If he had to be limited to a single definition, he would likely be called "Hermes, Greek god of Cunning". Though primarily thought of as "Hermes, the Messenger god", there is much more to this well-known character of Greek mythology than exists in that definition.
Hermes was indeed the messenger of the gods, but not because he was born into that role. Greek mythology tells us that within hours of Hermes birth he flew off and stole the precious cattle of his half-brother Apollo, invented divine worship through sacrifice, and created the lute before returning to his crib. That's quite diligent for a newborn baby, even a newborn god. Of course, Apollo, being the god of prophecy, amongst other things, quickly figured out what had happened and went to confront the parents of Hermes, Greek god Zeus and Greek goddess Maia. Hermes took Apollo to his cattle and played him a song on the lute so impressive that Apollo not only forgave Hermes for his crime, but let him keep the cattle. The two gods were said to have formed a tight friendship after this event.
Within the first few hours of his birth, Hermes became the de facto Greek god of travel, thievery, persuasion, diplomacy, and cunning. Then after befriending Apollo, he was taught animal husbandry, language, trade, and hospitality and became a patron god of those as well.
Greek mythology tends to box Hermes in as one who simply runs errands for Zeus and narrates the occasional myth, but Hermes was a legitimate Greek god whose astute social skills and quick, clever mind gave him a great advantage over many of his peers. His role as messenger, or herald, was not a small one. Zeus himself counted on the bright young god to diplomatically spread the word of Zeus's judgment amongst both gods and humans - a role that was not to be taken lightly.
Though he was generally considered a junior member of the Greek gods, Hermes was said to have been responsible for many of the inventions that we associate with ancient Greece to this day. He was thought to have invented the three greatest Greek inventions - the alphabet, numbers, and music, as well as astronomy, gymnastics, measurement, and the use of the olive tree - a staple in the Mediterranean world.

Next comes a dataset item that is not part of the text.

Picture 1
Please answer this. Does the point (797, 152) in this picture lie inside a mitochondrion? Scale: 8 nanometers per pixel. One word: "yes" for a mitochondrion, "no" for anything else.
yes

Hermes was regularly depicted wearing a golden helmet or traveling hat, fleet-footed sandals, and carrying a herald's staff. Some artists drew wings on his hat or shoes, but this is thought to have been solely to depict the speed with which he moved - not to say that he literally had wings on his clothing. As a fast and diplomatic god, he was often sent on important errands. One of his regular tasks included escorting the dead from the Overworld to Hades' Underworld.

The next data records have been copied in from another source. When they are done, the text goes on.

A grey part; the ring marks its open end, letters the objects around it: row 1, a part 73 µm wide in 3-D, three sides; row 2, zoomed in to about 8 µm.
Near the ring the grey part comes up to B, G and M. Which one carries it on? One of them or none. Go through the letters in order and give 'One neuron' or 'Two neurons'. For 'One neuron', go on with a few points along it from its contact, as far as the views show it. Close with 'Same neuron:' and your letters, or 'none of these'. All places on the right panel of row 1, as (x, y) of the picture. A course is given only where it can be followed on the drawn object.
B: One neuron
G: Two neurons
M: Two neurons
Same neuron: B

Few gods played as many roles as Hermes in Greek mythology, yet he often seems to be more of a background character in many Greek myths. This is probably because he is very social and friendly with both gods and man, and being always on the move. He was indeed an important figure in Greek mythology and is considered responsible for inventing athletic competition which enjoys great popularity to this day.